22nd Lab competition
The Paradox of the Black Night
With the city lights, the contemporary world is in the process of “killing” the night. In some cosmogonies, it is the very origin of the world: it is the archetype of the matrix of the darkness of the mother’s womb. In others, the night represents the end, the symbol of death, the darkness of the tomb, but also the night that falls in the cinema before the film is screened. With El Sembrador de Estrellas, Lois Patiño sublimates these reflections, even slipping in a touch of Ridley Scott’s Blade Runner in his imagined Tokyo. These sumptuous night-time atmospheres are already found in Montaña en Sombra (Special Lab Jury Prize Clermont-Fd 2014), which was shown last year in the Spain retrospective and is available in the 20 Years of Lab box set available at the Festival shop.
Another virtuoso of this Lab edition is Bi Gan. Arriving out of nowhere in 2015 on our Chinese cinema radars, he filmed the surrounding areas of his city in the province of Guizhou like a mystical tale where past and present rush together, like Hou Hsiao-hsien or Wong Kar-wai. His first feature film, Kaili Blues, became in one day the most profitable auteur film in the country’s history, with some 38 million dollars at the box office and 7.3 million viewers! This incredible feat will allow 29-year-old Bi Gan to make any film he dreams of in the decades to come and to return to short film as with A Short Story and his amusing tale of a detective cat that unfolds in a universe somewhere between Phillip Barker (of the Malody era) and David Lynch.
The Lab is also the place for documentaries, with no less than nine films out of the twenty-five in the selection. It is a pleasure to see Douwe Dijkstra again, winner of the Labo Grand Prix in 2017 with Green Screen Gringo. In Buurman Abdi, he takes on the story of his Somali neighbor with playful lightness and an air of innocence. Despite the evocations of war and past delinquency, he stages his neighbor’s life with a unique, luminous style, complete with special effects and clever tricks.
Fresnoy student Judith Auffray surprises with her unique approach to experimentation and research with Les Hommes de la nuit and its synthetic jungle, up close with the orangutans of Borneo.
Another brilliant offering: 45th Parallel by Lawrence Abu Hamdan, with a high-flying monologue that exposes the notion of borders and their potentially deadly implications.
After a 10-year absence, Yann Gonzalez returns to Clermont with Hideous.
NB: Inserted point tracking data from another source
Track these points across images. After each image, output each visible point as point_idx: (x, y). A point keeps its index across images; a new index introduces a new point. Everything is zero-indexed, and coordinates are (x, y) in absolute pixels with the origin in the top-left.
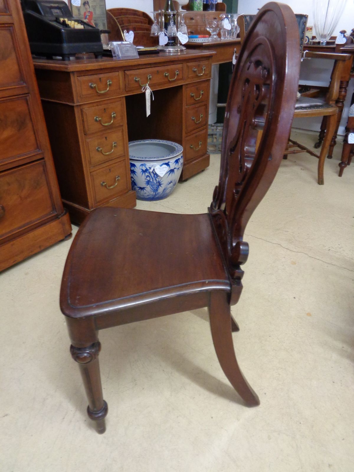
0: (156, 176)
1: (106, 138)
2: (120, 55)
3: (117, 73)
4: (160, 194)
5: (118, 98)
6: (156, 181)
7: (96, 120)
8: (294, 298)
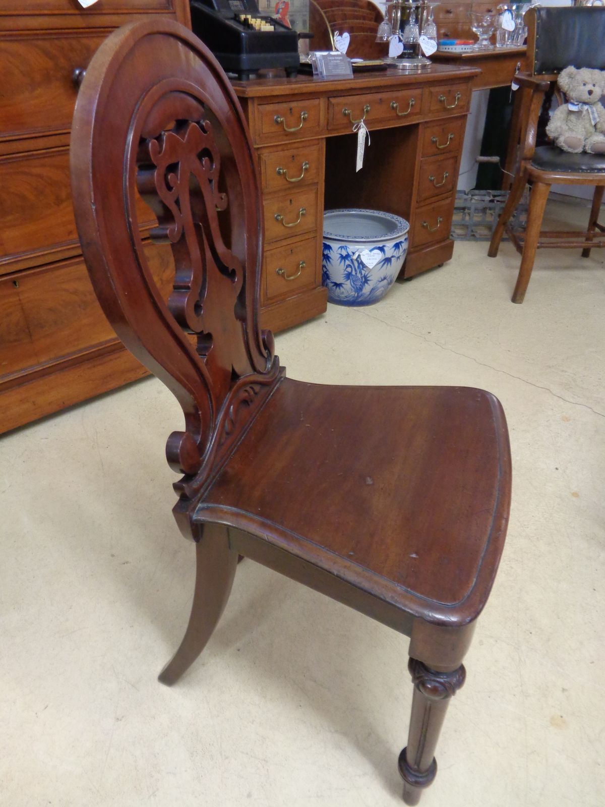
0: (361, 266)
1: (291, 200)
2: (325, 73)
3: (316, 102)
4: (365, 296)
5: (315, 139)
6: (361, 274)
7: (279, 173)
8: (557, 469)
The film is structured around three songs from Hideous Bastard, the first solo album by British musician Oliver Sim, bassist and singer of the band The xx. Singer Jimmy Somerville makes an appearance, as a very literal guardian angel. A tutelary musical figure tells the story of a young homosexual in Smalltown Boy (with his group Bronski Beat). As the monster eventually emerges and is unleashed, we can feel Oliver Sim’s intention, who, in addition to telling his story, wanted to illustrate it with an extra dose of imagination, while keeping at the heart of the film this question: how should we appear to others?
This question also drives The Phantom Touch by Chilean Pablo Cuturrufo, who, using VRChat, takes us to a space where the laws of physics are meaningless. How do we interpret ourselves? With a bird as an avatar? And from there, search for the meaning of life through different encounters.
Another quest, La Mécanique des fluides, an open source drifting by Gala Hernández, an artist-researcher in search of traces on the Internet, ends up turning into an inner journey between our connected solitudes. This video essay, through a feminist, poetic and critical lens, offers a reflection on the representation of contemporary masculinity on the web through the incel subculture.
Pioneering and offbeat, welcome to Lab 2023!